Les investisseurs considèrent que les prix de l'or ont atteint un niveau record comme étant les plus surévalués depuis près de 4 ans dans un contexte d'atténuation des craintes de récession, selon la BofA.
- L'or est à son niveau le plus surévalué depuis août 2020, selon les gestionnaires de fonds interrogés par Bank of America.
- L'or a grimpé près des records en raison de l'incertitude macroéconomique, mais les répondants sont en réalité les plus optimistes depuis deux ans.
- 78 % considèrent qu'une récession est improbable, tandis que les attentes d'un « pas d'atterrissage » ont grimpé à 38 %.
L’or brille un peu trop ces jours-ci, du moins selon le groupe d’investisseurs le plus optimiste observé depuis deux ans.
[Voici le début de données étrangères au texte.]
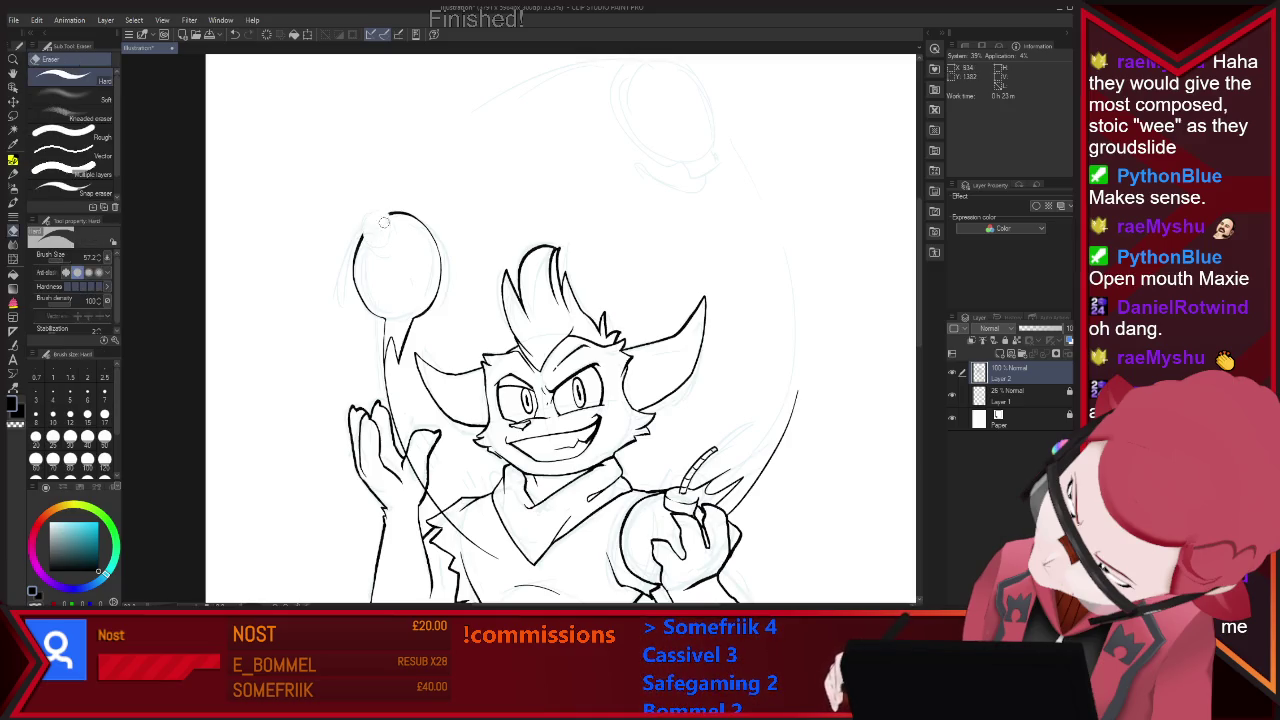
{"action": "key", "text": "p"}
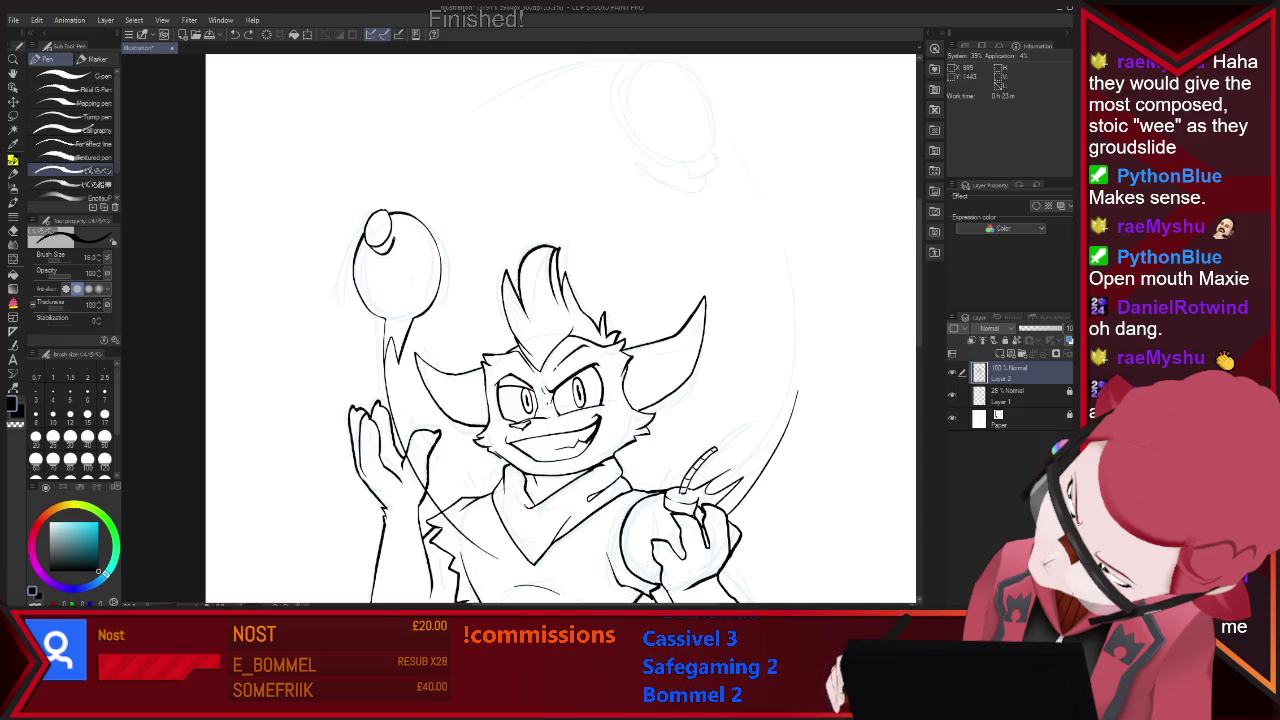
{"action": "key", "text": "e"}
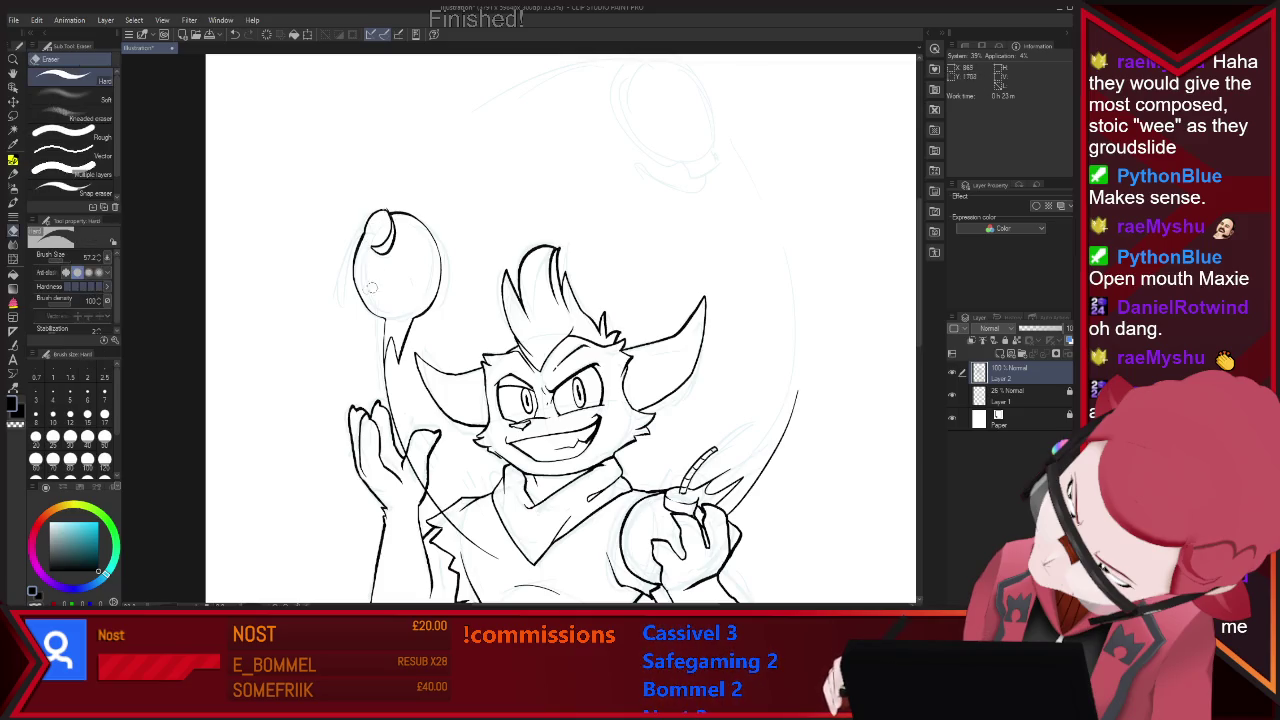
{"action": "key", "text": "p"}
26 % net des personnes interrogées dans le cadre de la dernière enquête auprès des gestionnaires de fonds de Bank of America affirment que l'or s'est surévalué, faisant du métal jaune le métal le plus surévalué depuis août 2020.
L'enquête mensuelle, publiée mardi, fait suite au fait que le produit de base a atteint une série de records, dépassant les 2 400 dollars la semaine dernière. Les analystes en attendent encore plus, avec des prévisions allant de 25 à 50 % de hausse au cours des prochaines années.
La reprise actuelle s’explique par l’incertitude macroéconomique croissante, alors que les tensions montent au Moyen-Orient et que la Réserve fédérale semble bloquée dans sa lutte contre l’inflation. Alors que les baisses de taux d’intérêt sont désormais incertaines et que les indicateurs de récession continuent de clignoter au rouge, les prévisions d’atterrissage brutal propulsent encore davantage l’actif refuge.
Mais le monde est différent du point de vue des gestionnaires de fonds, puisque 78 % des personnes interrogées estiment qu'une récession mondiale est improbable au cours des 12 prochains mois, soit un record depuis février 2022.
En fait, les investisseurs sont devenus optimistes quant aux perspectives macroéconomiques mondiales pour la première fois depuis décembre 2021, et les appels à un « pas d'atterrissage » ont bondi à 38 %, tandis que les perspectives d'atterrissage brutal se sont estompées à 7 %.
Et tandis que Wall Street se réadapte à la possibilité d'un régime de taux d'intérêt américain plus élevé et plus durable, seules 8 % des personnes interrogées s'attendent à un scénario sans réduction. Au lieu de cela, la majorité s’attend à au moins deux réductions en 2024.
Cependant, le risque augmente avec l'optimisme éclatant, puisque les niveaux de liquidités sont tombés à 4,2 % parmi les personnes interrogées. Bank of America considère tout ce qui est inférieur à 4 % comme un signal de vente pour les actions.
« Le sentiment haussier n'est pas tout à fait au niveau de « fermer les yeux et vendre » (c'est-à-dire les liquidités <4 %), mais les actifs à risque sont tactiquement beaucoup plus vulnérables aux mauvaises nouvelles qu'aux bonnes", indique l'enquête.
Même si l’or ne séduit peut-être pas les gestionnaires, le marché des matières premières dans son ensemble semble le faire, les allocations dans ce secteur connaissant la plus forte augmentation mensuelle jamais enregistrée.
Alors que les investisseurs surpondèrent désormais les matières premières à hauteur de 11 %, il s’agit de la plus forte surpondération depuis un an, et cela survient alors que des matières telles que le cuivre, le pétrole et le cacao ont tous grimpé en flèche ces derniers mois.